EXERCISE PROMPT
Reproduce the text of every entry below word for word, and leave the pictures out of your answer.

━━━━━━

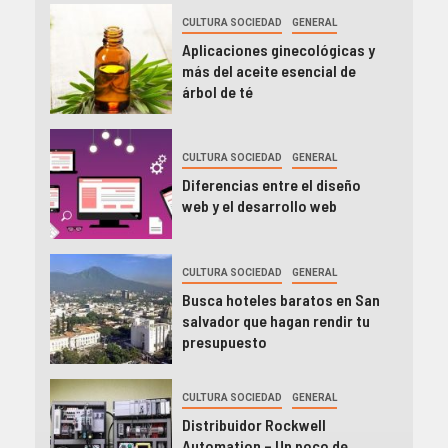
CULTURA SOCIEDAD
GENERAL
Aplicaciones ginecológicas y
más del aceite esencial de
árbol de té
CULTURA SOCIEDAD
GENERAL
Diferencias entre el diseño
web y el desarrollo web
CULTURA SOCIEDAD
GENERAL
Busca hoteles baratos en San
salvador que hagan rendir tu
presupuesto
CULTURA SOCIEDAD
GENERAL
Distribuidor Rockwell
Automation – Un poco de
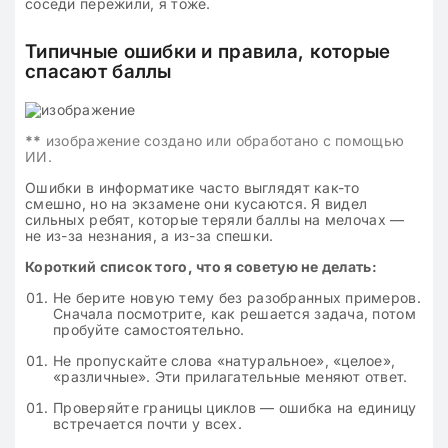
соседи пережили, я тоже.
Типичные ошибки и правила, которые
спасают баллы
**
изображение создано или обработано с помощью
ИИ.
Ошибки в информатике часто выглядят как-то
смешно, но на экзамене они кусаются. Я видел
сильных ребят, которые теряли баллы на мелочах —
не из-за незнания, а из-за спешки.
Короткий список того, что я советую не делать:
Не берите новую тему без разобранных примеров.
Сначала посмотрите, как решается задача, потом
пробуйте самостоятельно.
Не пропускайте слова «натуральное», «целое»,
«различные». Эти прилагательные меняют ответ.
Проверяйте границы циклов — ошибка на единицу
встречается почти у всех.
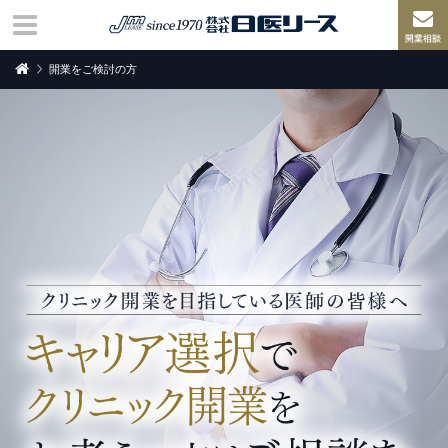
開業をご検討の方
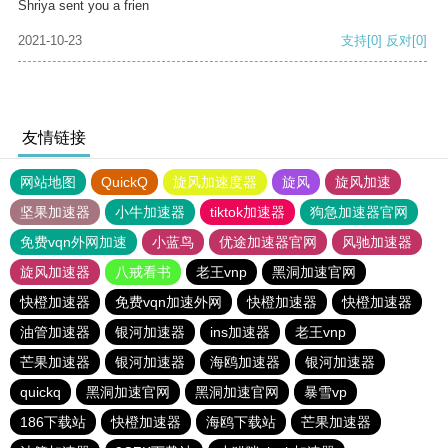
Shriya sent you a frien
2021-10-23
支持
[0]
反对
[0]
友情链接
网站地图
QuickQ
旋风加速度器
旋风
旋风加速
坚果加速器
小牛加速器
tiktok加速器
狗急加速器官网
免费vqn外网加速
小蓝鸟
优途加速器官网
风驰加速器
旋风加速器
八戒看书
老王vnp
黑洞加速官网
快橙加速器
免费vqn加速外网
快橙加速器
快橙加速器
油管加速器
银河加速器
ins加速器
老王vnp
芒果加速器
银河加速器
海鸥加速器
银河加速器
quickq
黑洞加速官网
黑洞加速官网
暴雪vp
186下载站
快橙加速器
海鸥下载站
芒果加速器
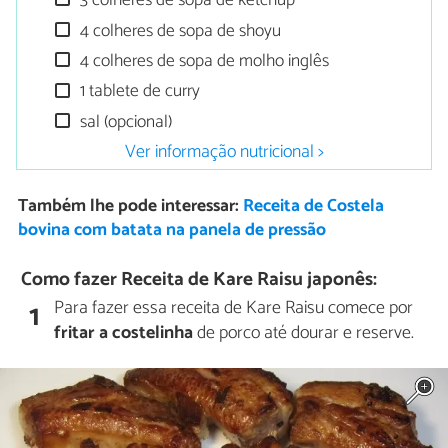
3 colheres de sopa de ketchup
4 colheres de sopa de shoyu
4 colheres de sopa de molho inglês
1 tablete de curry
sal (opcional)
Ver informação nutricional >
Também lhe pode interessar:
Receita de Costela
bovina com batata na panela de pressão
Como fazer Receita de Kare Raisu japonês:
Para fazer essa receita de Kare Raisu comece por
1
fritar a costelinha
de porco até dourar e reserve.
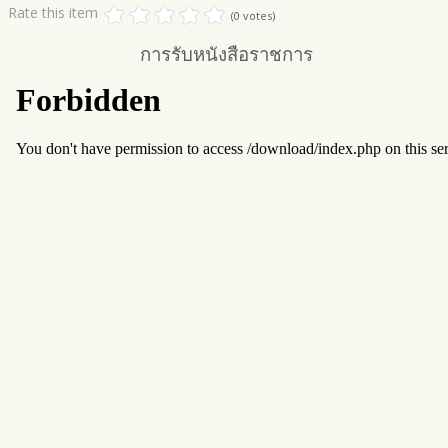
Rate this item
(0 votes)
การรับหนังสือราชการ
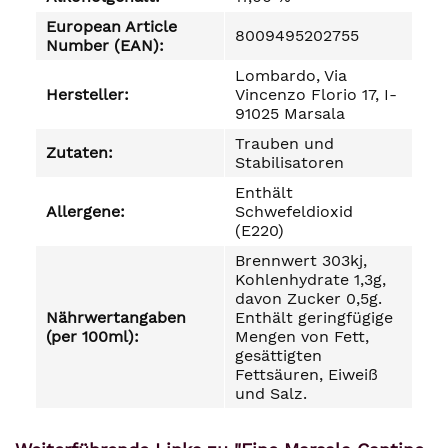
European Article
8009495202755
Number (EAN):
Lombardo, Via
Hersteller:
Vincenzo Florio 17, I-
91025 Marsala
Trauben und
Zutaten:
Stabilisatoren
Enthält
Allergene:
Schwefeldioxid
(E220)
Brennwert 303kj,
Kohlenhydrate 1,3g,
davon Zucker 0,5g.
Nährwertangaben
Enthält geringfügige
(per 100ml):
Mengen von Fett,
gesättigten
Fettsäuren, Eiweiß
und Salz.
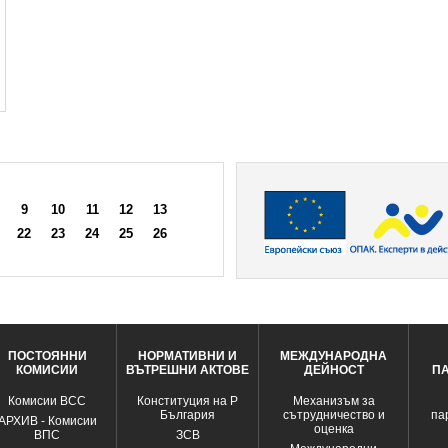
9
10
11
12
13
22
23
24
25
26
ПОСТОЯННИ
НОРМАТИВНИ И
МЕЖДУНАРОДНА
КОМИСИИ
ВЪТРЕШНИ АКТОВЕ
ДЕЙНОСТ
П
Комисии ВСС
Конституция на Р
Механизъм за
България
сътрудничество и
па
АРХИВ - Комисии
оценка
ВПС
ЗСВ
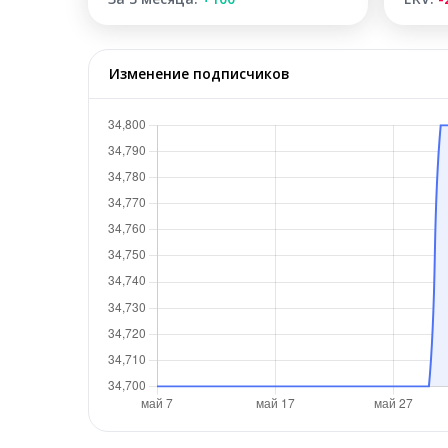
Изменение подписчиков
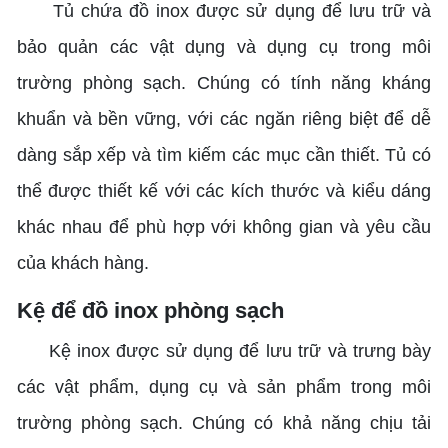
Tủ chứa đồ inox được sử dụng để lưu trữ và
bảo quản các vật dụng và dụng cụ trong môi
trường phòng sạch. Chúng có tính năng kháng
khuẩn và bền vững, với các ngăn riêng biệt để dễ
dàng sắp xếp và tìm kiếm các mục cần thiết. Tủ có
thể được thiết kế với các kích thước và kiểu dáng
khác nhau để phù hợp với không gian và yêu cầu
của khách hàng.
Kệ để đồ inox phòng sạch
Kệ inox được sử dụng để lưu trữ và trưng bày
các vật phẩm, dụng cụ và sản phẩm trong môi
trường phòng sạch. Chúng có khả năng chịu tải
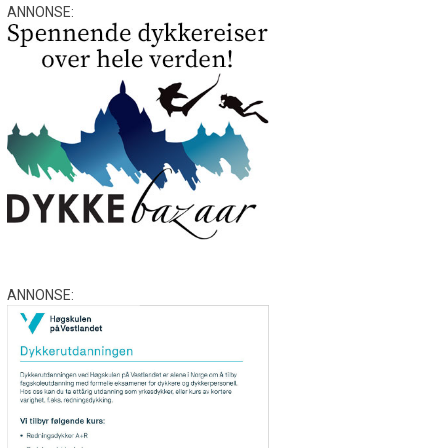
ANNONSE:
ANNONSE:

━━━━━━

WRITTEN RESPONSE
CULTURA SOCIEDAD
GENERAL
Aplicaciones ginecológicas y
más del aceite esencial de
árbol de té
CULTURA SOCIEDAD
GENERAL
Diferencias entre el diseño
web y el desarrollo web
CULTURA SOCIEDAD
GENERAL
Busca hoteles baratos en San
salvador que hagan rendir tu
presupuesto
CULTURA SOCIEDAD
GENERAL
Distribuidor Rockwell
Automation – Un poco de
соседи пережили, я тоже.
Типичные ошибки и правила, которые
спасают баллы
**
изображение создано или обработано с помощью
ИИ.
Ошибки в информатике часто выглядят как-то
смешно, но на экзамене они кусаются. Я видел
сильных ребят, которые теряли баллы на мелочах —
не из-за незнания, а из-за спешки.
Короткий список того, что я советую не делать:
Не берите новую тему без разобранных примеров.
Сначала посмотрите, как решается задача, потом
пробуйте самостоятельно.
Не пропускайте слова «натуральное», «целое»,
«различные». Эти прилагательные меняют ответ.
Проверяйте границы циклов — ошибка на единицу
встречается почти у всех.
開業をご検討の方
Shriya sent you a frien
2021-10-23
支持
[0]
反对
[0]
友情链接
网站地图
QuickQ
旋风加速度器
旋风
旋风加速
坚果加速器
小牛加速器
tiktok加速器
狗急加速器官网
免费vqn外网加速
小蓝鸟
优途加速器官网
风驰加速器
旋风加速器
八戒看书
老王vnp
黑洞加速官网
快橙加速器
免费vqn加速外网
快橙加速器
快橙加速器
油管加速器
银河加速器
ins加速器
老王vnp
芒果加速器
银河加速器
海鸥加速器
银河加速器
quickq
黑洞加速官网
黑洞加速官网
暴雪vp
186下载站
快橙加速器
海鸥下载站
芒果加速器
3 colheres de sopa de ketchup
4 colheres de sopa de shoyu
4 colheres de sopa de molho inglês
1 tablete de curry
sal (opcional)
Ver informação nutricional >
Também lhe pode interessar:
Receita de Costela
bovina com batata na panela de pressão
Como fazer Receita de Kare Raisu japonês:
Para fazer essa receita de Kare Raisu comece por
1
fritar a costelinha
de porco até dourar e reserve.
Rate this item
(0 votes)
การรับหนังสือราชการ
European Article
8009495202755
Number (EAN):
Lombardo, Via
Hersteller:
Vincenzo Florio 17, I-
91025 Marsala
Trauben und
Zutaten:
Stabilisatoren
Enthält
Allergene:
Schwefeldioxid
(E220)
Brennwert 303kj,
Kohlenhydrate 1,3g,
davon Zucker 0,5g.
Nährwertangaben
Enthält geringfügige
(per 100ml):
Mengen von Fett,
gesättigten
Fettsäuren, Eiweiß
und Salz.
9
10
11
12
13
22
23
24
25
26
ПОСТОЯННИ
НОРМАТИВНИ И
МЕЖДУНАРОДНА
КОМИСИИ
ВЪТРЕШНИ АКТОВЕ
ДЕЙНОСТ
П
Комисии ВСС
Конституция на Р
Механизъм за
България
сътрудничество и
па
АРХИВ - Комисии
оценка
ВПС
ЗСВ
Изменение подписчиков
Tủ chứa đồ inox được sử dụng để lưu trữ và
bảo quản các vật dụng và dụng cụ trong môi
trường phòng sạch. Chúng có tính năng kháng
khuẩn và bền vững, với các ngăn riêng biệt để dễ
dàng sắp xếp và tìm kiếm các mục cần thiết. Tủ có
thể được thiết kế với các kích thước và kiểu dáng
khác nhau để phù hợp với không gian và yêu cầu
của khách hàng.
Kệ để đồ inox phòng sạch
Kệ inox được sử dụng để lưu trữ và trưng bày
các vật phẩm, dụng cụ và sản phẩm trong môi
trường phòng sạch. Chúng có khả năng chịu tải
ANNONSE:
ANNONSE:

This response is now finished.